Sheets of Braille were coated with shellac to help protect them from wear due to being read by hand.
Shellac was used from the mid-nineteenth century to produce small moulded goods such as picture frames, boxes, toilet articles, jewelry, inkwells and even dentures. Advances in plastics have rendered shellac obsolete as a moulding compound.[30]
Shellac (both orange and white varieties) was used both in the field and laboratory to glue and stabilise dinosaur bones until about the mid-1960s. While effective at the time, the long-term negative effects of shellac (being organic in nature) on dinosaur bones and other fossils is debated, and shellac is very rarely used by professional conservators and fossil preparators today.[31]
Shellac was used for fixing inductor, motor, generator and transformer windings. It was applied directly to single-layer windings in an alcohol solution. For multi-layer windings, the whole coil was submerged in shellac solution, then drained and placed in a warm location to allow the alcohol to evaporate. The shellac locked the wire turns in place, provided extra insulation, prevented movement and vibration and reduced buzz and hum. In motors and generators it also helps transfer force generated by magnetic attraction and repulsion from the windings to the rotor or armature. In more recent times, shellac has been replaced in these applications by synthetic resins such as polyester resin. Some applications use shellac mixed with other natural or synthetic resins, such as pine resin or phenol-formaldehyde resin, of which Bakelite is the best known, for electrical use. Mixed with other resins, barium sulfate, calcium carbonate, zinc sulfide, aluminium oxide and/or cuprous carbonate (malachite), shellac forms a component of heat-cured capping cement used to fasten the caps or bases to the bulbs of electric lamps.
Current uses[edit]
It is the central element of the traditional "French polish" method of finishing furniture, fine string instruments, and pianos.[32]
Shellac, being edible, is used as a glazing agent on pills (see excipient) and sweets, in the form of pharmaceutical glaze (or, "confectioner's glaze"). Because of its acidic properties (resisting stomach acids), shellac-coated pills may be used for a timed enteric or colonic release.[33] Shellac is used as a 'wax' coating on citrus fruit to prolong its shelf/storage life.
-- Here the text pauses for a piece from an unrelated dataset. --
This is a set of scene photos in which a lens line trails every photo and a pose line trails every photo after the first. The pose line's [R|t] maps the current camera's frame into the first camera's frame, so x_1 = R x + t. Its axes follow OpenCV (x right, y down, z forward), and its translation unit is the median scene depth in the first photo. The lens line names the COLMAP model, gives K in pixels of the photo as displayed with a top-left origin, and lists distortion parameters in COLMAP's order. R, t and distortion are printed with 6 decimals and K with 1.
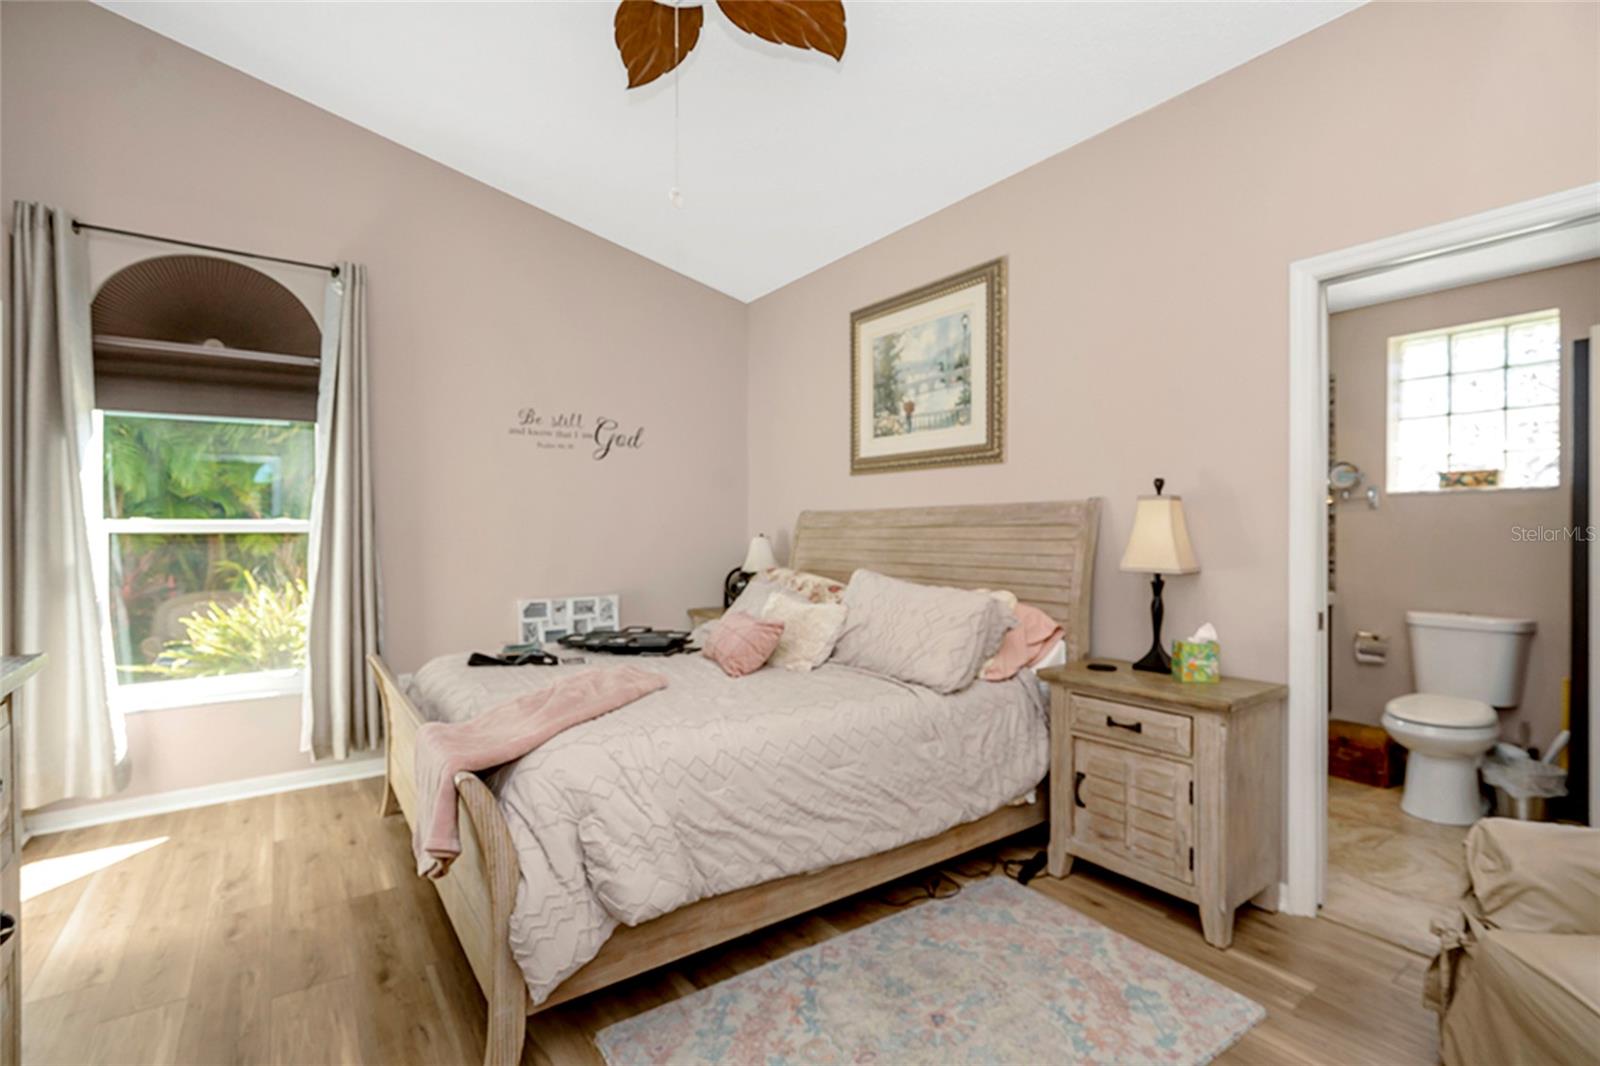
lens RADIAL K [[729.7, 0, 796.2], [0, 729.7, 538.3], [0, 0, 1]] dist [-0.002359, 0.002122]
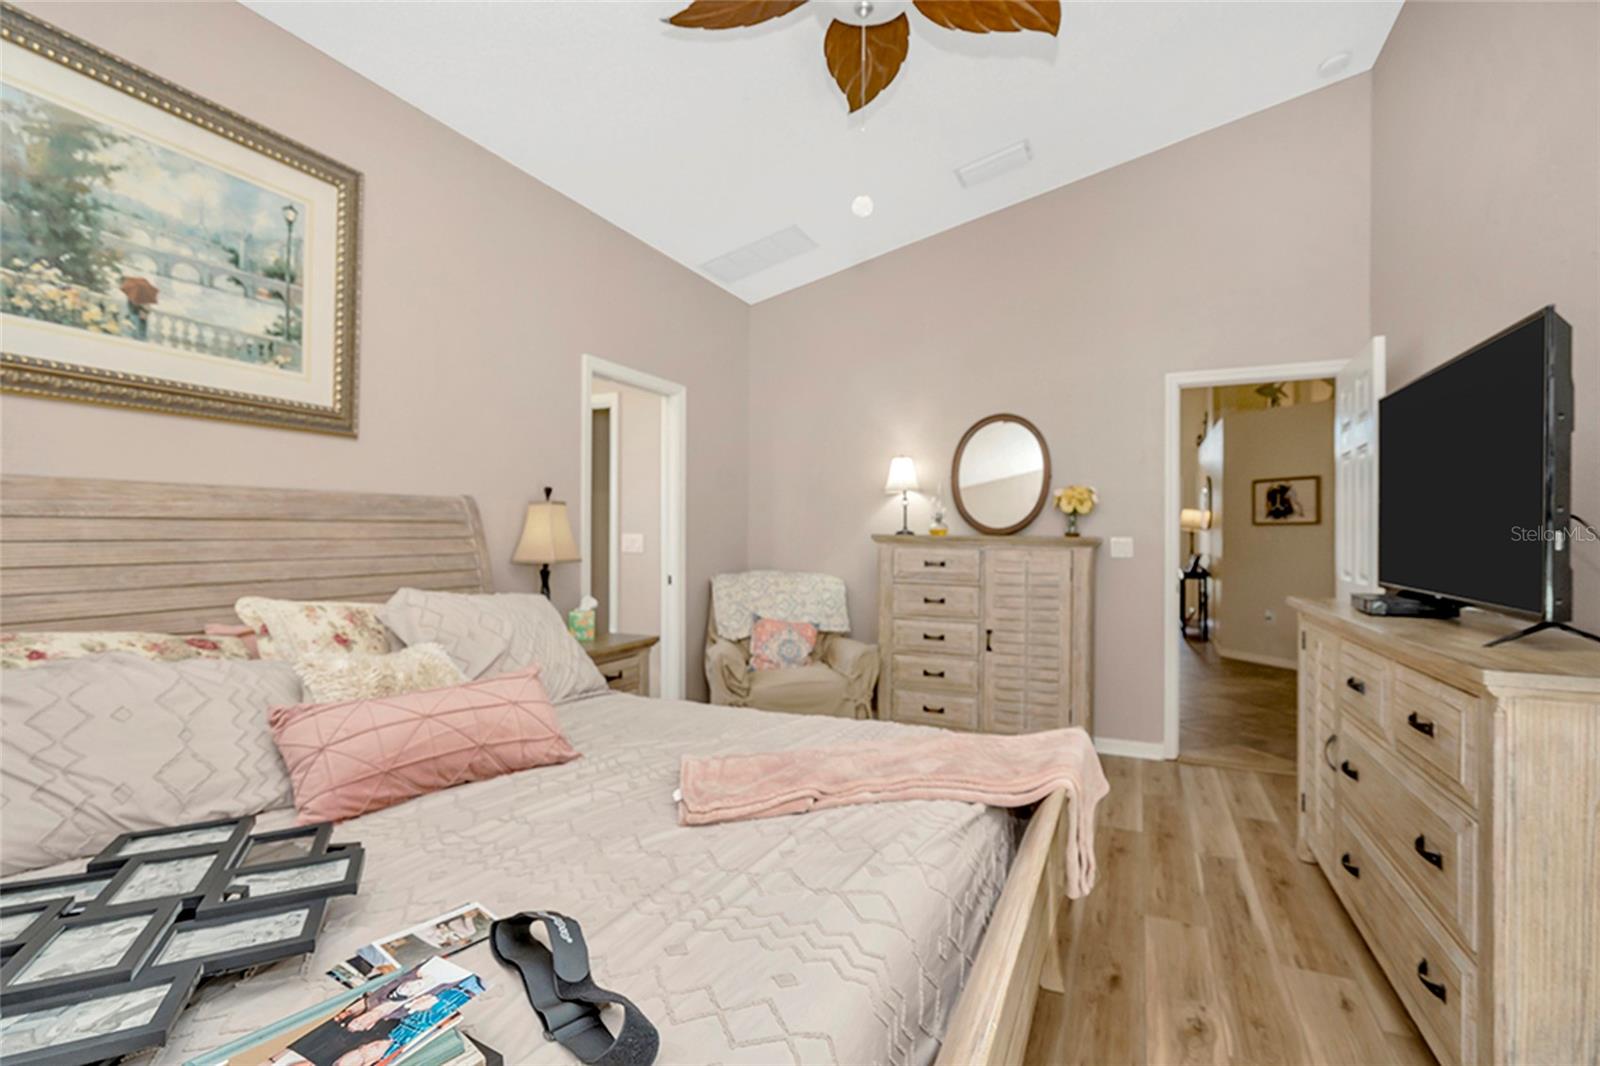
lens RADIAL K [[729.7, 0, 803.3], [0, 729.7, 533.4], [0, 0, 1]] dist [-0.002359, 0.002122]
pose [[-0.496377, -0.006778, 0.868081, -0.577311], [-0.001107, 0.999974, 0.007175, -0.009365], [-0.868106, 0.002600, -0.496371, 0.904878]]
It is also used to replace the natural wax of the apple, which is removed during the cleaning process.[34] When used for this purpose, it has the food additive E number E904.[35]
Shellac is an odour and stain blocker and so is often used as the base of "all-purpose" primers. Although its durability against abrasives and many common solvents is not very good, shellac provides an excellent barrier against water vapour penetration. Shellac-based primers are an effective sealant to control odours associated with fire damage.[36]
Shellac has traditionally been used as a dye for cotton and, especially, silk cloth in Thailand, particularly in the north-eastern region.[37] It yields a range of warm colours from pale yellow through to dark orange-reds and dark ochre.[38] Naturally dyed silk cloth, including that using shellac, is widely available in the rural northeast, especially in Ban Khwao District, Chaiyaphum province. The Thai name for the insect and the substance is "khrang" (Thai: ครั่ง).